Extracted items

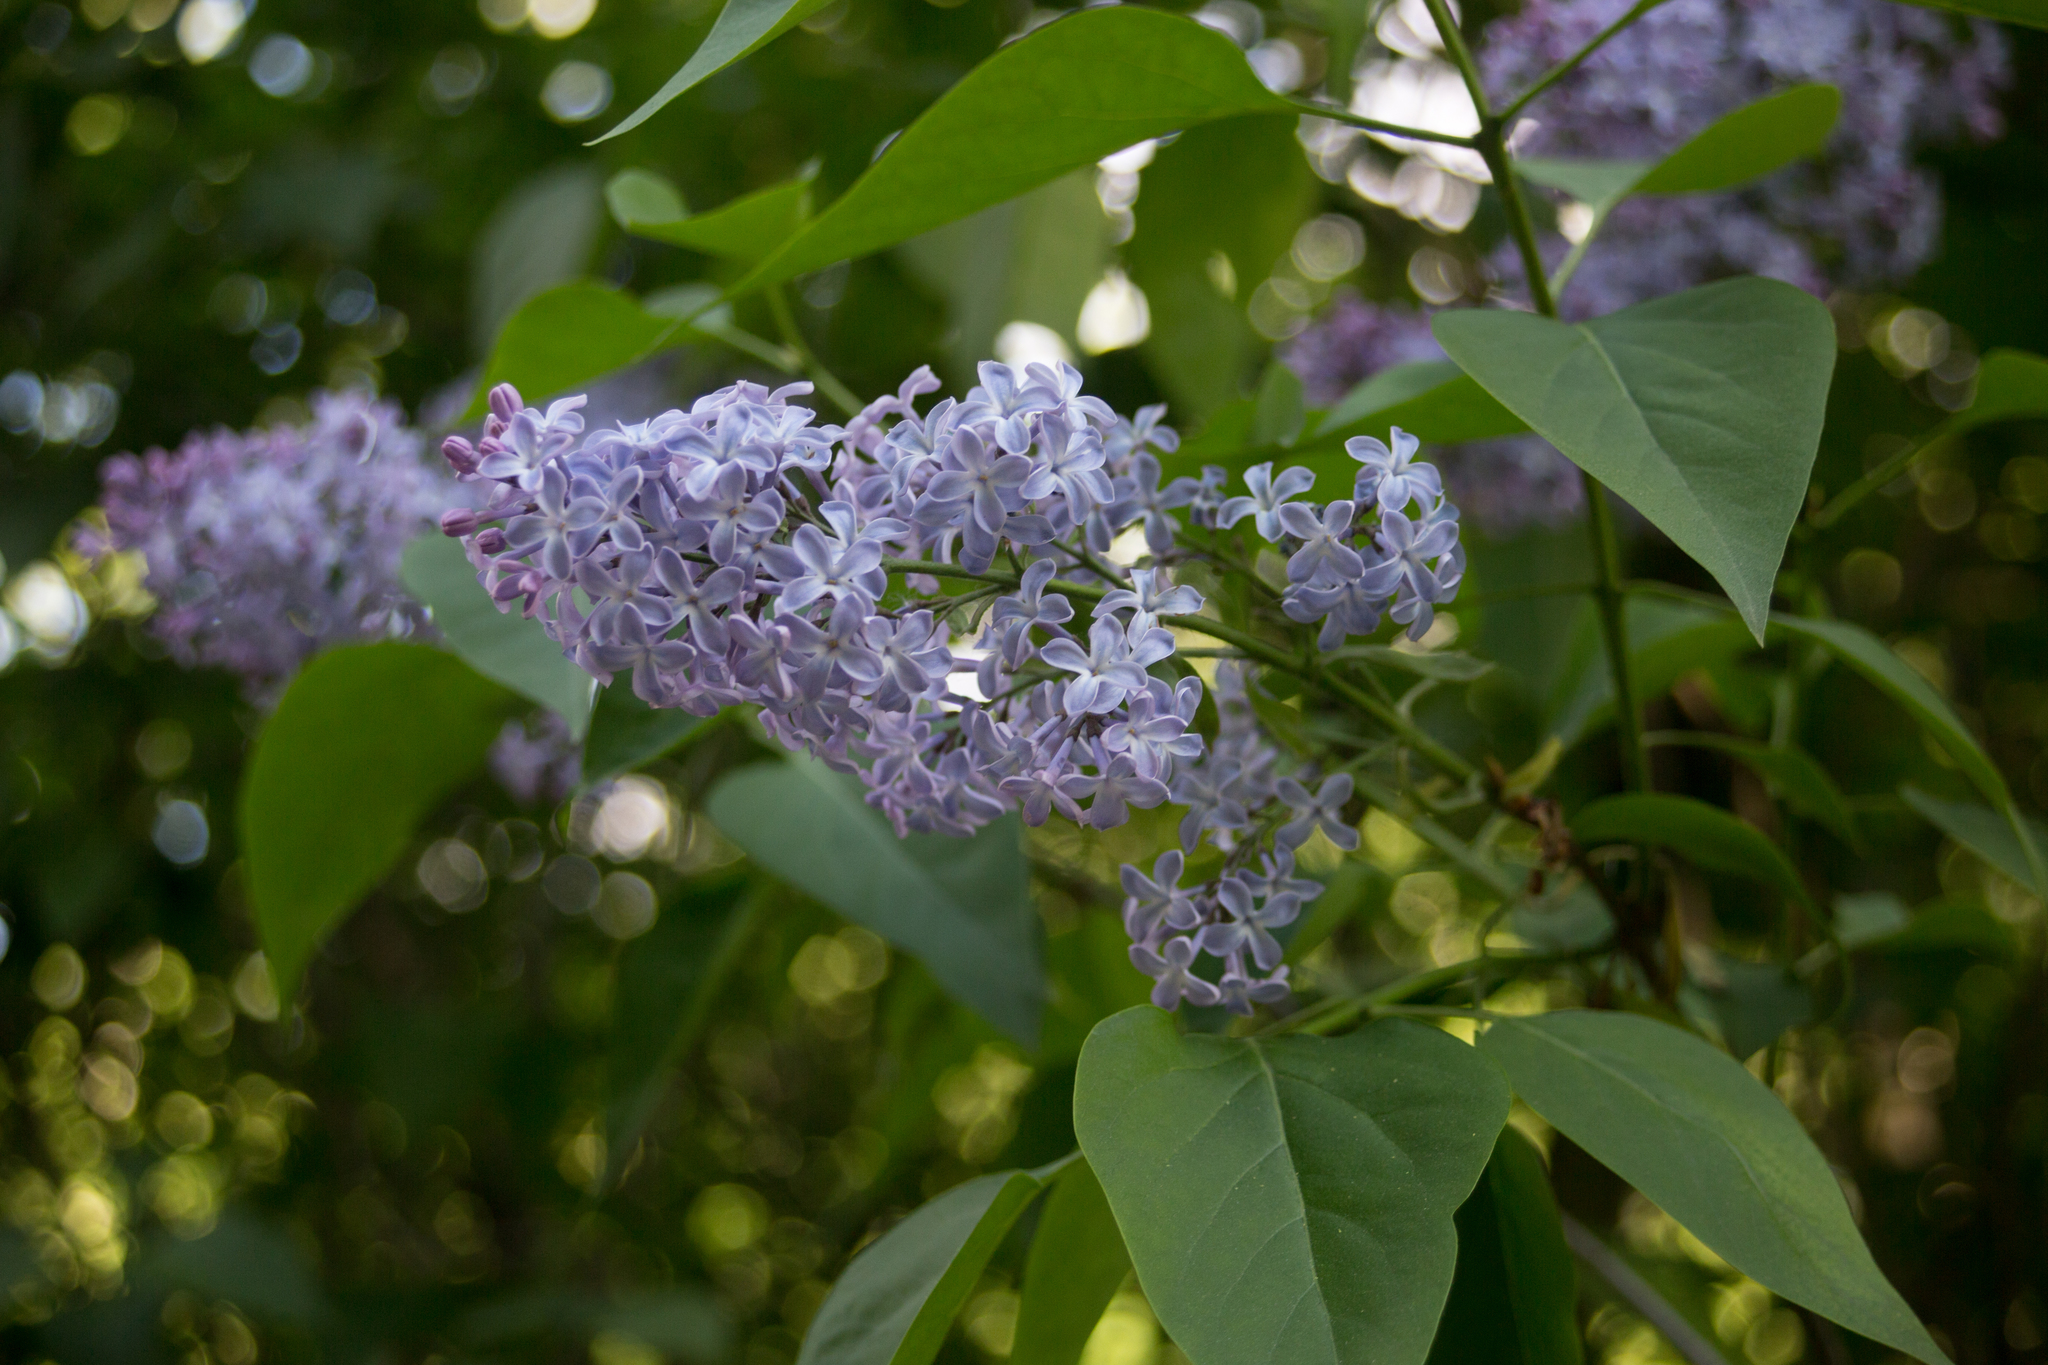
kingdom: Plantae
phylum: Tracheophyta
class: Magnoliopsida
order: Lamiales
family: Oleaceae
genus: Syringa
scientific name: Syringa vulgaris
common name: Common lilac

§ TO BE DONE
Can you print every line under each item above word for word, leaving out the pictures?

§ THE ANSWER
kingdom: Plantae
phylum: Tracheophyta
class: Magnoliopsida
order: Lamiales
family: Oleaceae
genus: Syringa
scientific name: Syringa vulgaris
common name: Common lilac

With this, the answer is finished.